Natale dello sportivo, «Se Cristo non ha mani, noi gli prestiamo anche i piedi» (VIDEO)

Il tradizionale e atteso appuntamento del  “Natale dello sportivo” si è trasformato, nell’anno dell’emergenza sanitaria, in un evento web trasmesso sul canale youtube della Federazione Oratori Cremonesi e sui social del CSI di Cremona. La “premiere” è andata in rete nella serata di lunedì 14 dicembre e rimane visionabile in rete.

Dopo un breve saluto di Claudio Ardigò, presidente del CSI di Cremona, è toccato al vescovo Antonio Napolioni entrare nel vivo della riflessione. «Vorremmo che questo Natale difficile passasse in fretta, ma anche che riesca a incidere in noi in modo da uscirne migliori e che, come certe sconfitte di campionato, ci dia la forza per reagire con più grinta».

Mons. Napolioni ha poi ripreso il testo della recente lettera pastorale “Cristo non ha mani”. «Devo chiedervi scusa – ha provocatoriamente proseguito – perch[ tra le tante immagini usate all’interno del testo per esplorare le mani che  Gesù ha nella vita di tutti, non ho messo le mani dello sportivo». Cristo ha infatti bisogno delle mani di tutti: mani per giocare, per lottare, per formare. «Se giochiamo nella squadra di Dio la vita diventa un grande gioco, non perché la prendiamo per gioco, ma perché ci giochiamo totalmente in essa, con spirito di squadra e sapendo l’obiettivo da raggiungere – è la esortazione del Vescovo –. La vera battaglia è interiore:  il Natale di Gesù fa vincere la luce sulle tenebre, la generosità sull’individualismo».

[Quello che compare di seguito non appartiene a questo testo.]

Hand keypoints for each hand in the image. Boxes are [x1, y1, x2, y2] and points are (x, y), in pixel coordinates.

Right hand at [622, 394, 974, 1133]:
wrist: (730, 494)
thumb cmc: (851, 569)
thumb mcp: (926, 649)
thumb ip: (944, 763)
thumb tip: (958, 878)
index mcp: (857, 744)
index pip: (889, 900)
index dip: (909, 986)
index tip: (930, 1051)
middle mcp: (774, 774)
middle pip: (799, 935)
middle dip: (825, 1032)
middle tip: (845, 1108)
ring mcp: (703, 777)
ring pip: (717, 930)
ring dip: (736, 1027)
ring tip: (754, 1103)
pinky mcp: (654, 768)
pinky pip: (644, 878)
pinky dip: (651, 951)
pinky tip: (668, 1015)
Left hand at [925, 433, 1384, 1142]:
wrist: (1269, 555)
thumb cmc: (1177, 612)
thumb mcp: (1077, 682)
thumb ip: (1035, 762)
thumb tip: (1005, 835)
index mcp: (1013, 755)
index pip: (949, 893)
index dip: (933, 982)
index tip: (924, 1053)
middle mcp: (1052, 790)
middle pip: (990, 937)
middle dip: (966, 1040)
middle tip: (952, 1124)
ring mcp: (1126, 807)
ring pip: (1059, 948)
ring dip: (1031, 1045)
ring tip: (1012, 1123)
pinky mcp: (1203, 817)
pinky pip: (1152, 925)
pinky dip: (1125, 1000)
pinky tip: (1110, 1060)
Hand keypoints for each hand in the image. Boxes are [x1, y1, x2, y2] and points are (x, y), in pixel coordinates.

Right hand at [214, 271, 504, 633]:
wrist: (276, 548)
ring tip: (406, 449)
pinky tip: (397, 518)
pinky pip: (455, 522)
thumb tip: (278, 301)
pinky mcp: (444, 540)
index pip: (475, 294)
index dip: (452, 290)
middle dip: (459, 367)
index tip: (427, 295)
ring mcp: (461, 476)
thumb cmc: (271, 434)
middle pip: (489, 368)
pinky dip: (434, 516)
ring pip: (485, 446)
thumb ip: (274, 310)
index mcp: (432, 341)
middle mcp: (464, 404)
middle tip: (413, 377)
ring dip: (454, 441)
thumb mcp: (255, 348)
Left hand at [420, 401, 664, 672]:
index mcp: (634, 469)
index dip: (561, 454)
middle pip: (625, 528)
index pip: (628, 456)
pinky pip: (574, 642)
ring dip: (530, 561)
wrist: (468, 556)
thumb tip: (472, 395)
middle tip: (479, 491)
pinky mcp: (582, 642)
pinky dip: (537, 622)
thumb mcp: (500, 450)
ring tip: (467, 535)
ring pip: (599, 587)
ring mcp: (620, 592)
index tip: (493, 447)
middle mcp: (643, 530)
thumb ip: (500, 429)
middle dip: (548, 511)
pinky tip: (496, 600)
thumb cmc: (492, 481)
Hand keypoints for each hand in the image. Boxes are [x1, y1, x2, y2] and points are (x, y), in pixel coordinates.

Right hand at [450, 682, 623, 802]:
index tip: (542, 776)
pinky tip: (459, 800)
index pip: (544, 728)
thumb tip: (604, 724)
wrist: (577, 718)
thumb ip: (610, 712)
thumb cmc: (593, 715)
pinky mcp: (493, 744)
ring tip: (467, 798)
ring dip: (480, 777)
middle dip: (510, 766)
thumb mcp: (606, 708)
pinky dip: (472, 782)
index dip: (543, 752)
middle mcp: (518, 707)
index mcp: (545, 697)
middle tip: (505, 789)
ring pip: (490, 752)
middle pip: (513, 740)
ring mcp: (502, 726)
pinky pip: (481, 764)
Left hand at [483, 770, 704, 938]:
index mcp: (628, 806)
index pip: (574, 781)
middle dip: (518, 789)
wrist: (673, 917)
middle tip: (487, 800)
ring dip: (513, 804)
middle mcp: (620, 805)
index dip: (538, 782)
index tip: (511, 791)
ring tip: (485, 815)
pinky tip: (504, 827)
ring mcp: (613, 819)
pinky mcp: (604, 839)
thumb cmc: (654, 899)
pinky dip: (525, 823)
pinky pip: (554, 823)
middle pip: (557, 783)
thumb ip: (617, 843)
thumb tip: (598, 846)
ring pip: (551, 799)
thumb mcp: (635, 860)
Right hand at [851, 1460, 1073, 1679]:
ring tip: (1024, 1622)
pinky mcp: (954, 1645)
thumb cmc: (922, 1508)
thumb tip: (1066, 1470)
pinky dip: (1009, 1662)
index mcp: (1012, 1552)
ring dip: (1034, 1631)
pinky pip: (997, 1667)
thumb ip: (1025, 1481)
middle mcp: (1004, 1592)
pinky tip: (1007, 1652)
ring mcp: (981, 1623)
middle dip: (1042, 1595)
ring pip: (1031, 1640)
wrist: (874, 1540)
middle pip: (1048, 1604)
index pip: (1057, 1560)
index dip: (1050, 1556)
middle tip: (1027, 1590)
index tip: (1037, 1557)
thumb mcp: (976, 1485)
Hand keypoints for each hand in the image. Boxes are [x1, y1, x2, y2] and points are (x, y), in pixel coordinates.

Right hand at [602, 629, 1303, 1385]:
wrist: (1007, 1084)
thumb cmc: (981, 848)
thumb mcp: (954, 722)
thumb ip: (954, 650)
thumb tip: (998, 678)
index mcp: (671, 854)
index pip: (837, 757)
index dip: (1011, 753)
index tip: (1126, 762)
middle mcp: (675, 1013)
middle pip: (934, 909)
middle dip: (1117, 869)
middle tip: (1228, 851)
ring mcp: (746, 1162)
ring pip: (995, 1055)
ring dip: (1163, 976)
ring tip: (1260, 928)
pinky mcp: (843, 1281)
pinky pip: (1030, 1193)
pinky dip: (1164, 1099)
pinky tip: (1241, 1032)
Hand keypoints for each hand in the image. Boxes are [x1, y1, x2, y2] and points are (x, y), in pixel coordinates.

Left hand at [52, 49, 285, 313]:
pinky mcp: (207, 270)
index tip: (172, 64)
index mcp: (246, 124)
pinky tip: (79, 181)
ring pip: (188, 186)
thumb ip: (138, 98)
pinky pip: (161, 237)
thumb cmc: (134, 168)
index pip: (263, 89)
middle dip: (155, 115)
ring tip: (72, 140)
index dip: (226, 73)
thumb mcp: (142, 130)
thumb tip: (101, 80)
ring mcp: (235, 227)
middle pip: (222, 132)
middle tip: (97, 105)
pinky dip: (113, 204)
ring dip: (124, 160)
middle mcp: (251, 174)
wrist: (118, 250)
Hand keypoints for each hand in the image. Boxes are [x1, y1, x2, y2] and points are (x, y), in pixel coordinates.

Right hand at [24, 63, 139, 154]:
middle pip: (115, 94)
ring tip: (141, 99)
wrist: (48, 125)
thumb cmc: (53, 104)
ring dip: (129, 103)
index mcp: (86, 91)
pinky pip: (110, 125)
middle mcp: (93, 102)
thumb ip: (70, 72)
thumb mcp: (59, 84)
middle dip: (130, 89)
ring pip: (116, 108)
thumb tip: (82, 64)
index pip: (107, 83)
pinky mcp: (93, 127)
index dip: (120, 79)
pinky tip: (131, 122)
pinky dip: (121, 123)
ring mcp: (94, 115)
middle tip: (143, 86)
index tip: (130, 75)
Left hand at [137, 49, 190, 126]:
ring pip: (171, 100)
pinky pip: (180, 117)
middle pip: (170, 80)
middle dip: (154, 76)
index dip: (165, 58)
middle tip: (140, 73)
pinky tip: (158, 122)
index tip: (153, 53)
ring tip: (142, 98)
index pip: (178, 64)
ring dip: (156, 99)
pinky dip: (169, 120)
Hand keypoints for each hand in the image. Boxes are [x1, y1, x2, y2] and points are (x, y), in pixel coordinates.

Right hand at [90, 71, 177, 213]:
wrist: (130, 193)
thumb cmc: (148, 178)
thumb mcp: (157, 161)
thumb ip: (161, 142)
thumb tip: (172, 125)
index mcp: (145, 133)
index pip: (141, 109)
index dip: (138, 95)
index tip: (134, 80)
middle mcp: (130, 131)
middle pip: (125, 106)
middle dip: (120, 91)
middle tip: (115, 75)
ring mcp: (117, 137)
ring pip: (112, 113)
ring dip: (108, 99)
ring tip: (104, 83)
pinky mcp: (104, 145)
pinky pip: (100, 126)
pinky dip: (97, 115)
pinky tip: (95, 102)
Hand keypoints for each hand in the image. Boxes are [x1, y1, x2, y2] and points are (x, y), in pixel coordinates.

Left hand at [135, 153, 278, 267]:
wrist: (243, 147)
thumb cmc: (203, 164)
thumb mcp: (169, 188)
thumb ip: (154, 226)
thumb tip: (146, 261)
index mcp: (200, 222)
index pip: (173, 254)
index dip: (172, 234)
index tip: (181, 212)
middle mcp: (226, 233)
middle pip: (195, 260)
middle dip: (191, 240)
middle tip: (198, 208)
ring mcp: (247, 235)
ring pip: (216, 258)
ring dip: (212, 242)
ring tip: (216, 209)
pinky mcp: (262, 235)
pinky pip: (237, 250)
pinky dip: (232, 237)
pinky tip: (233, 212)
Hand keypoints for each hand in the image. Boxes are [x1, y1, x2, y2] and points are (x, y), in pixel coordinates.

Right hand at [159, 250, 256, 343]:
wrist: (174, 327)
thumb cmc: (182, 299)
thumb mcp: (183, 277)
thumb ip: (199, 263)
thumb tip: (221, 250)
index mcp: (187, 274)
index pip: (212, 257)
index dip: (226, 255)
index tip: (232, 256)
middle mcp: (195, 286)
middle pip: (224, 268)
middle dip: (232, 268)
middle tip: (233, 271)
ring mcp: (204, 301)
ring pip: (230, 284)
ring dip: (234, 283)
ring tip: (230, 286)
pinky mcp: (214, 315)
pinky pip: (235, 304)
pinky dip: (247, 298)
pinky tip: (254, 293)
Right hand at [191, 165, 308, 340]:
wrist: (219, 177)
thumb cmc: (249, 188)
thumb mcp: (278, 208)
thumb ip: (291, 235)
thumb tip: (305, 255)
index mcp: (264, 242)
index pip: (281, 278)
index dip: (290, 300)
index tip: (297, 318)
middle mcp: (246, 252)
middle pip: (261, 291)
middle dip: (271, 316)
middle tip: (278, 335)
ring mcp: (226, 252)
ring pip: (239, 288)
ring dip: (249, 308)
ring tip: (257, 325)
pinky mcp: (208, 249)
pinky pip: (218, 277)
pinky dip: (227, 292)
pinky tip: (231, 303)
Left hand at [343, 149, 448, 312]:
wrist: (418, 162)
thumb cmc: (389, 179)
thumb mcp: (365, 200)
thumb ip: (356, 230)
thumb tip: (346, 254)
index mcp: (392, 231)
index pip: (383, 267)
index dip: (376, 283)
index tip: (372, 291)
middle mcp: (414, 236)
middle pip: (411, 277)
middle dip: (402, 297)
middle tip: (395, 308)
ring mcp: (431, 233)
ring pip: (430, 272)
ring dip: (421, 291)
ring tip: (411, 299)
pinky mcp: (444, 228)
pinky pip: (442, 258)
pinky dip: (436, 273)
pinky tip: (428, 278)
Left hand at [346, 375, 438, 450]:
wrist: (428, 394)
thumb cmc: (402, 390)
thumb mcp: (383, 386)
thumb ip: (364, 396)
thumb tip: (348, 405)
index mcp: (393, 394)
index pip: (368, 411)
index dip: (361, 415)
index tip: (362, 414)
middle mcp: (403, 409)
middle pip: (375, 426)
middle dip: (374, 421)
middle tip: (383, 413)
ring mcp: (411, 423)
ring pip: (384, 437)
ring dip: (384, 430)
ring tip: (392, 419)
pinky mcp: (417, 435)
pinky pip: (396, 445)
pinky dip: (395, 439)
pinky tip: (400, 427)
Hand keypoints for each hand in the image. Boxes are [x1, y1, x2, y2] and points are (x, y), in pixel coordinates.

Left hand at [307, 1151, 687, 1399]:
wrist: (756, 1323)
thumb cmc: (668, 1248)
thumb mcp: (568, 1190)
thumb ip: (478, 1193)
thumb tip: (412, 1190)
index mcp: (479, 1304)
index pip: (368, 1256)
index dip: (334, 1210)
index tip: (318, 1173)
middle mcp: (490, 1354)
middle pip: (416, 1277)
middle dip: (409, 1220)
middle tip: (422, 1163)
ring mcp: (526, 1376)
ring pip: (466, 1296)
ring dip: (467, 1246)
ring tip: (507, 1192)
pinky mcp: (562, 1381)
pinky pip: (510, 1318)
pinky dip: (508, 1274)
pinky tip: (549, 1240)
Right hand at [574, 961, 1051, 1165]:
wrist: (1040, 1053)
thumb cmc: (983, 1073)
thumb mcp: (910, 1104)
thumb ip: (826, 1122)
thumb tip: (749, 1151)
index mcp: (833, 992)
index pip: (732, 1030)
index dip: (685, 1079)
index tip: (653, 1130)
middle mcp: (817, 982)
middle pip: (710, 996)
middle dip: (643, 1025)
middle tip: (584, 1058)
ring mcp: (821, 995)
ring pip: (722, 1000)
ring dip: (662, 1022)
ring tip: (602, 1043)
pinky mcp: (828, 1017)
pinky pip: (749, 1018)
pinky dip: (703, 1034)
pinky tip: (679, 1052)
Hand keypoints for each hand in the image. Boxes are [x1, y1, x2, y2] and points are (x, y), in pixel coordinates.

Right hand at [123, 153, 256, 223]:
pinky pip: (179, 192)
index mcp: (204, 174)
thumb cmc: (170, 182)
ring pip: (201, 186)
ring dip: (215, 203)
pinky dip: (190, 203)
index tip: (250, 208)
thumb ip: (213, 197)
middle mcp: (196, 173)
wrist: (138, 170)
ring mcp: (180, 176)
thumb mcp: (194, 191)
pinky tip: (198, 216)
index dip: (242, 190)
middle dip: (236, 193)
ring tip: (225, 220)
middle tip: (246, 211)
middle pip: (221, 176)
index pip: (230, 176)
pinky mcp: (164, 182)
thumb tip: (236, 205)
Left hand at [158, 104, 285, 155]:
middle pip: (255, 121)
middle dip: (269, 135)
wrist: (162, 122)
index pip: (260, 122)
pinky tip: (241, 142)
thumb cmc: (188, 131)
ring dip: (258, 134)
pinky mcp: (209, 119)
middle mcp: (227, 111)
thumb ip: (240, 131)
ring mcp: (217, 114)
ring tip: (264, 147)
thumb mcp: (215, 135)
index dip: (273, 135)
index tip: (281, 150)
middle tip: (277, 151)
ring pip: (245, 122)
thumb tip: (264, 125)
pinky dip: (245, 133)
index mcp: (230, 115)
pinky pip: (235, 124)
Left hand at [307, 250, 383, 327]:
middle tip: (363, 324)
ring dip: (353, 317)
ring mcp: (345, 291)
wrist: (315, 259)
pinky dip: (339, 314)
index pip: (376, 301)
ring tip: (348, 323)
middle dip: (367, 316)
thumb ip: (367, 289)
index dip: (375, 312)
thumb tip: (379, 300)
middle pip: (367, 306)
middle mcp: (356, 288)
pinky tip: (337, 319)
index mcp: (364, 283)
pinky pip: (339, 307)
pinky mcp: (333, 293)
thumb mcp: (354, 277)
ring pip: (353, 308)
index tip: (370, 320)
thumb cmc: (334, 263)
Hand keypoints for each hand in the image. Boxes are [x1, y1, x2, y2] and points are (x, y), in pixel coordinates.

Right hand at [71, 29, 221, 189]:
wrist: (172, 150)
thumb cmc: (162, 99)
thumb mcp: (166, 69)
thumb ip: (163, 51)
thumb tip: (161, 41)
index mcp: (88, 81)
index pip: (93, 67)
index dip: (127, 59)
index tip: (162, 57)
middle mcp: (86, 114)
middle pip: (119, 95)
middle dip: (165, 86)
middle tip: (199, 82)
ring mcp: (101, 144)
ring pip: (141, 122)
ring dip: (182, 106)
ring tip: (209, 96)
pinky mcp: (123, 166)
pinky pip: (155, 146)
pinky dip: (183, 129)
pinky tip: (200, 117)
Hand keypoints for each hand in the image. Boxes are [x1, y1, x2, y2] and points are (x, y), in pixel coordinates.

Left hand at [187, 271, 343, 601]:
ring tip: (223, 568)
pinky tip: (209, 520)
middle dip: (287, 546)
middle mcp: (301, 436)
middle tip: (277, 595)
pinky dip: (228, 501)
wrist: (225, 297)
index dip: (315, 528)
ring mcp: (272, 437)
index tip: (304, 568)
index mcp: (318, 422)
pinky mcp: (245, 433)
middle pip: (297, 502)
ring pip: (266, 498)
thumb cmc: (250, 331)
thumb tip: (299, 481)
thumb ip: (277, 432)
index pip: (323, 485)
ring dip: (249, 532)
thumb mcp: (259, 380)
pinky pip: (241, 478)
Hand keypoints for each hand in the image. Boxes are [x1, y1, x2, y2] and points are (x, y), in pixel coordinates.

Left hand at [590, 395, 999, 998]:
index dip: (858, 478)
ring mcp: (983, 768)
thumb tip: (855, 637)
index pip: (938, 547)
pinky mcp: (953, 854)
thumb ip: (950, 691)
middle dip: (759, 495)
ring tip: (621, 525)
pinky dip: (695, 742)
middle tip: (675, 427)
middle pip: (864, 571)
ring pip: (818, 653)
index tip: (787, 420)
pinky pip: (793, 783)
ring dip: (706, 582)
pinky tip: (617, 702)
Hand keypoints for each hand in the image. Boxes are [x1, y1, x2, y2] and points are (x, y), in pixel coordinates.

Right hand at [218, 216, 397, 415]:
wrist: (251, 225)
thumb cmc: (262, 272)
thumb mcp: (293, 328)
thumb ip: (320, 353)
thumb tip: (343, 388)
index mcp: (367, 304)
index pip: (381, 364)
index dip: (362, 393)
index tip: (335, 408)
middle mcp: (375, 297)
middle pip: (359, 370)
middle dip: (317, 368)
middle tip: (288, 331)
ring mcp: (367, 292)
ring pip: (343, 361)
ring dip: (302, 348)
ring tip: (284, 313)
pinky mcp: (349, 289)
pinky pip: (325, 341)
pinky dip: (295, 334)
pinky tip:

«L’augurio è di riprendere non come prima, ma meglio di prima – è la conclusione intrisa di speranza –. Se Cristo non ha mani, noi gli prestiamo anche i piedi per essere totalmente uomini e donne secondo il Vangelo. Nessuno resti in panchina, ciascuno senta che c’è una squadra che ha bisogno di lui!».

La riflessione è proseguita con l’intervento di Vittorio Bosio, presidente nazionale CSI, che ha invece esordito, puntando l’attenzione sul momento fortemente critico che sta vivendo il settore dello sport, paralizzato dalla pandemia in corso. «Viviamo una situazione particolare, alla ripresa ci sarà bisogno di noi e dobbiamo essere pronti per essere al servizio della comunità; i ragazzi avranno bisogno di qualcuno che li accolga – ha evidenziato Bosio -. Nessuno ne uscirà da solo: dobbiamo lavorare insieme; sarà un modo per dimostrare che il CSI è ancora utile per i ragazzi e la loro formazione». Significativa è l’esortazione finale con cui il presidente nazionale del CSI ha voluto concludere il proprio intervento: «Serviranno cuori generosi e persone ancora più generose di quando ci siamo fermati.  Sarà un Natale che ci insegnerà a riprenderci la vita. Occorre farsi trovare pronti e con tanto coraggio!».